#### WHAT THE TASK ASKS:
From the data that follows, set down exactly the lines from the one with "Infrared absorption peaks" through the one with "Figure 4. Diagram of an", counting both. Pictures stay out.

#### PROVIDED ENTRIES:
══════

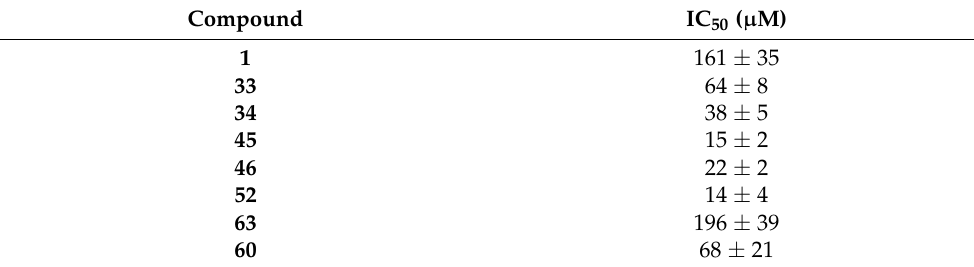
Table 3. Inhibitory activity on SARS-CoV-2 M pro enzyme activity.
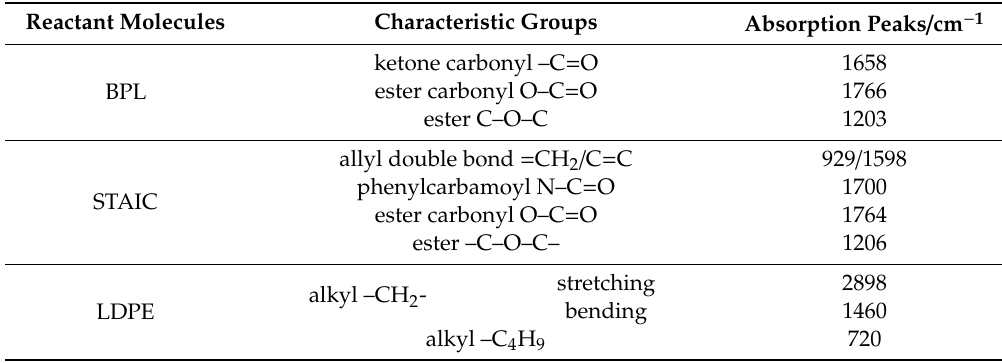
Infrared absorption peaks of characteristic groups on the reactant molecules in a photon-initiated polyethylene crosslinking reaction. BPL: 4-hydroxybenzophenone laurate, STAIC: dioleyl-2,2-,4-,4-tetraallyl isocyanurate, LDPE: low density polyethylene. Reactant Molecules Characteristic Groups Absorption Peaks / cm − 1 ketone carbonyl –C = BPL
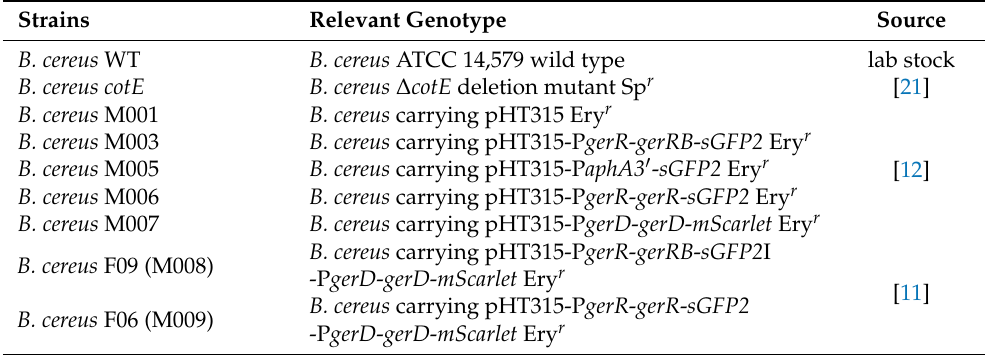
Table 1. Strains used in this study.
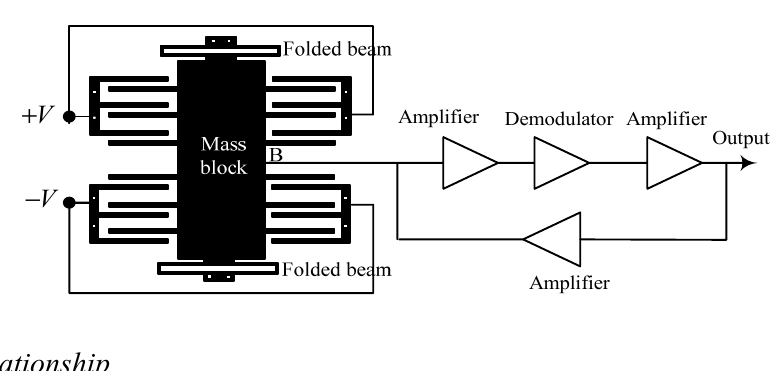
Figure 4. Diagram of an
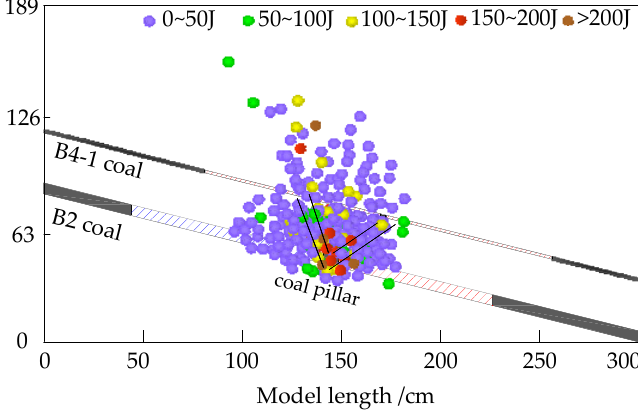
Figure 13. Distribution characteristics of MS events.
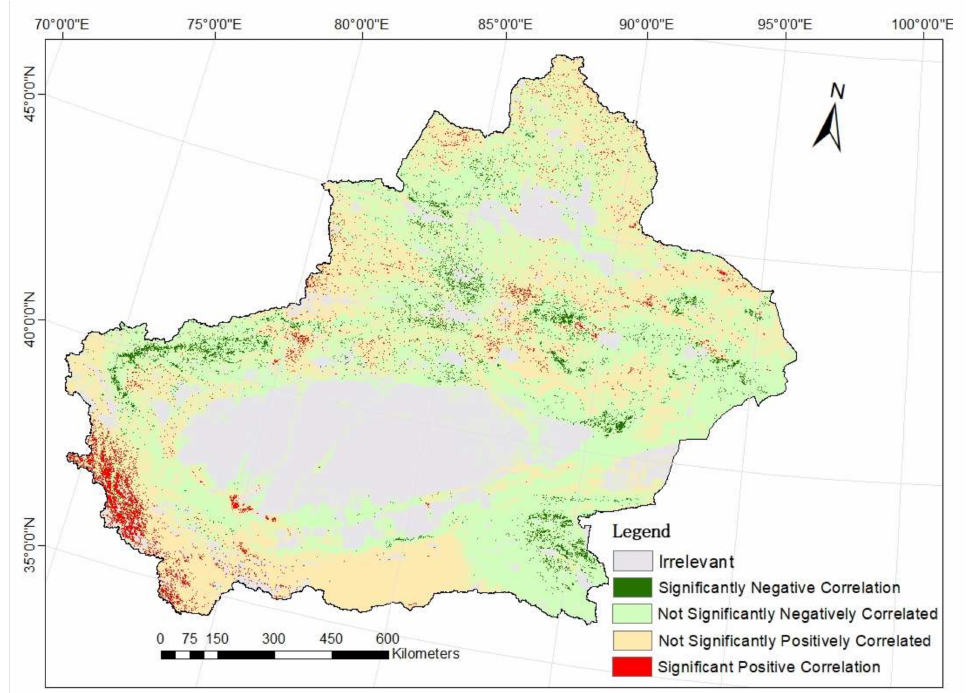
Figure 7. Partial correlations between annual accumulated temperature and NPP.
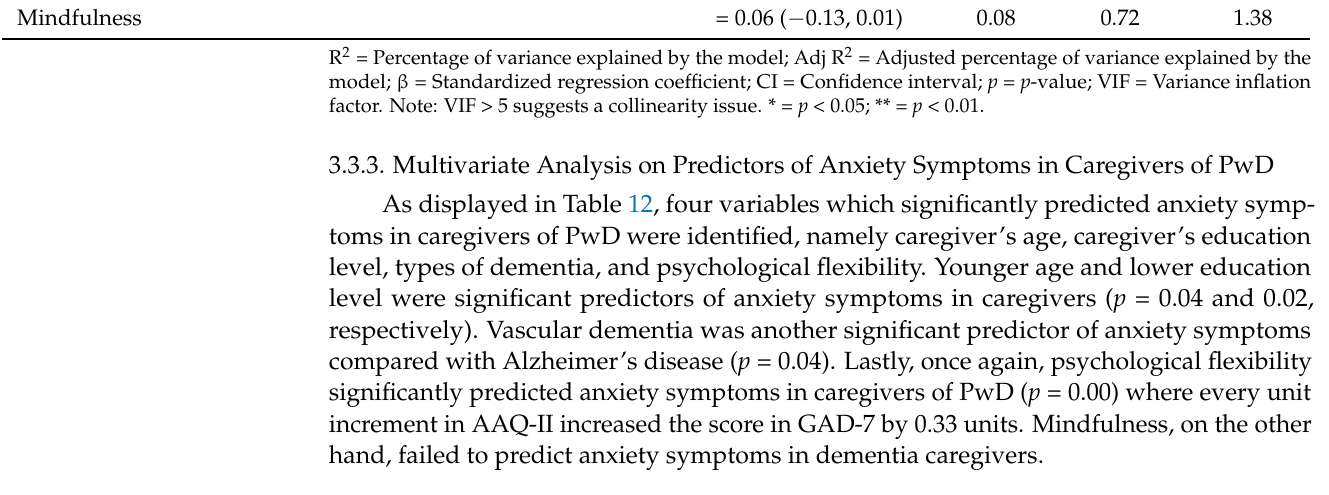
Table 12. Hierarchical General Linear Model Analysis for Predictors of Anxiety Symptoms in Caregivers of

══════

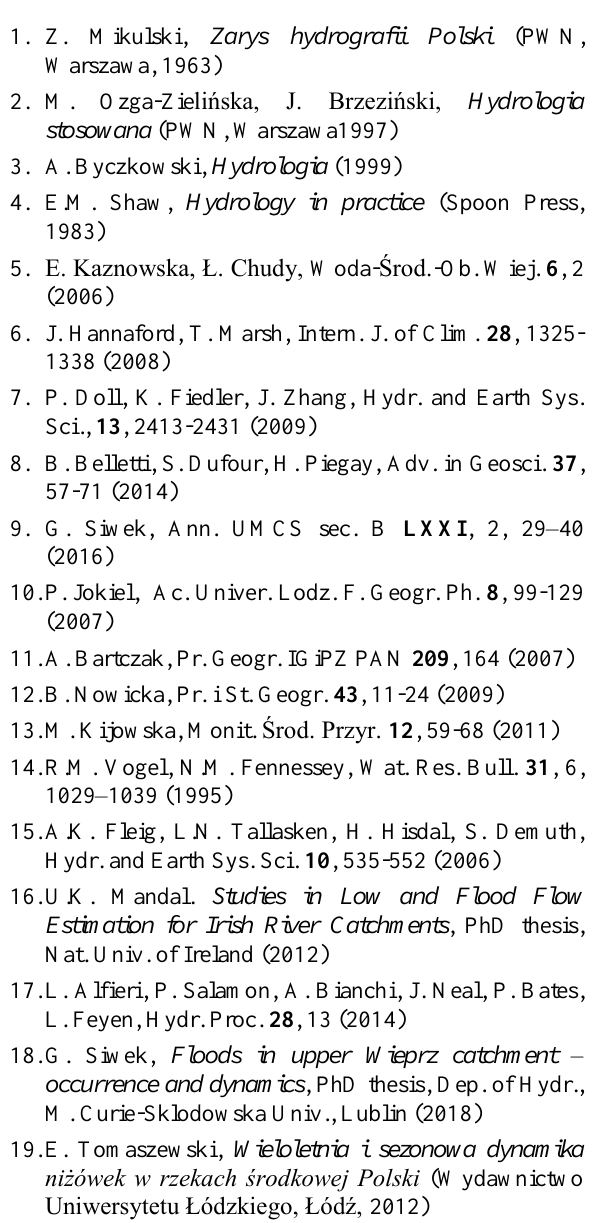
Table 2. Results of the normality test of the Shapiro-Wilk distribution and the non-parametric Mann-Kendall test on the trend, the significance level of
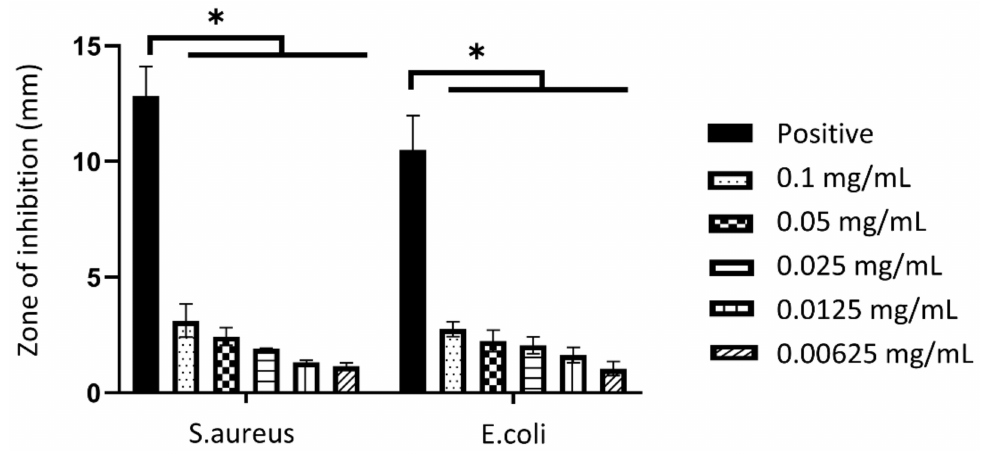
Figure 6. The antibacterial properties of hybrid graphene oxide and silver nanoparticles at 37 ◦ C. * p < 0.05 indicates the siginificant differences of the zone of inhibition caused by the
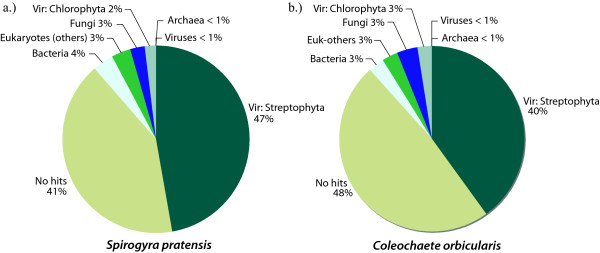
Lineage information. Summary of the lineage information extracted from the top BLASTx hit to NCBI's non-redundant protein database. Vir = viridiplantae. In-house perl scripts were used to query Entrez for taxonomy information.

══════

#### SOLUTION TO THIS EXERCISE:
Infrared absorption peaks of characteristic groups on the reactant molecules in a photon-initiated polyethylene crosslinking reaction. BPL: 4-hydroxybenzophenone laurate, STAIC: dioleyl-2,2-,4-,4-tetraallyl isocyanurate, LDPE: low density polyethylene. Reactant Molecules Characteristic Groups Absorption Peaks / cm − 1 ketone carbonyl –C = BPL
Table 1. Strains used in this study.
Figure 4. Diagram of an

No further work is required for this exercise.